Text provided:
━━━

PARENTING:Parents do not need to buy any kind of 'educational' tools to further their child's development
EARLIER THIS year, the mighty Walt Disney Company was forced to offer refunds to parents who bought the best-selling Baby EinsteinDVDs.
The decision was a triumph for an organisation in the US called the Campaign for a Commercial Free Childhood (CCFC) which filed a complaint for false and deceptive advertising in 2006.
It maintained that, far from being the educational tool Disney claimed them to be, the Baby EinsteinDVDs and their spin-offs were actually a hindrance to children's development. The DVDs are popular in Ireland too.
The CCFC campaign was endorsed by researchers in 2007 at the University of Washington and Seattle Children’s Hospital Research Institute. They found that, for every hour a day that infants spent watching DVDs, they understood six to eight fewer words than infants who do not watch them.
The American Association of Paediatrics reiterated its view that children under the age of two should not, in any circumstances, watch television.

━━━

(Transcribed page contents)
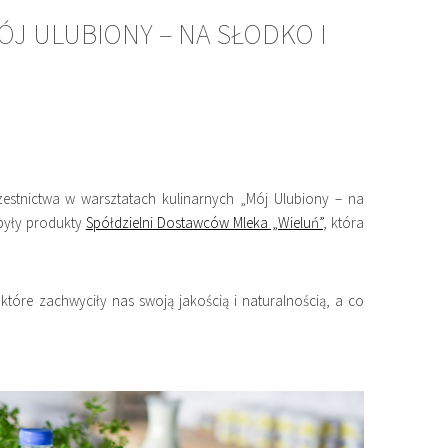
J ULUBIONY – NA SŁODKO I
stnictwa w warsztatach kulinarnych „Mój Ulubiony – na
 były produkty
Spółdzielni Dostawców Mleka „Wieluń”
, która
które zachwyciły nas swoją jakością i naturalnością, a co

━━━

Assignment 1:
Answer these from the article on Baby Einstein DVDs:
(a) In what year did the CCFC file its complaint?
(b) At which two institutions were the 2007 researchers based?
(c) Below what age does the American Association of Paediatrics say children should not watch television?
Assignment 2:
Shorten the paragraph beginning "The CCFC campaign was endorsed" in the article on Baby Einstein DVDs to a single sentence that keeps its main facts.
Assignment 3:
Extend the article on Baby Einstein DVDs, picking up after its final sentence.

Written answer 1:
(a) 2006
(b) The University of Washington and Seattle Children's Hospital Research Institute
(c) Two

Written answer 2:
In 2007, researchers at the University of Washington and Seattle Children's Hospital Research Institute backed the CCFC campaign after finding that each daily hour of DVD viewing left infants understanding six to eight fewer words than infants who watched none.

Written answer 3:
The Walt Disney Company was forced to drop the words “educational” from the DVDs along with egregious claims that they are a “rich and interactive learning experience that . . . fosters the development of your toddler’s speech and language skills”.
The campaign by the Campaign for a Commercial Free Childhood (CCFC) chimes with the views of one of a world authority on early childhood development.
Prof Stuart Shanker of York University in Canada, who was in Dublin earlier this month to launch a new childcare initiative in Ballymun, said there was no substitute for interaction between parent and child.
His central message was that parents do not need to do anything out of the ordinary, or buy any kind of “educational” DVD to further their child’s development.
Shanker launched youngballymun’s Ready, Steady, Grow service which is dedicated to children aged zero to three and their families. Ready, Steady, Grow is a universal service for every child born in Ballymun.
Youngballymun was established two years ago as a prevention and early intervention programme. It is jointly funded by the Office of the Minister for Children and Youth Affairs and the Atlantic Philanthropies, US billionaire Chuck Feeney’s charity.
Its aim is to foster the development of children in an area that was once synonymous with deprivation and crime. Youngballymun is being rolled out in two five-year phases until 2016.
Shanker's views will reassure parents who are bombarded with DVDs, CDs such as Baby Mozartand electronic toys all holding out a promise that they will improve their infant's development.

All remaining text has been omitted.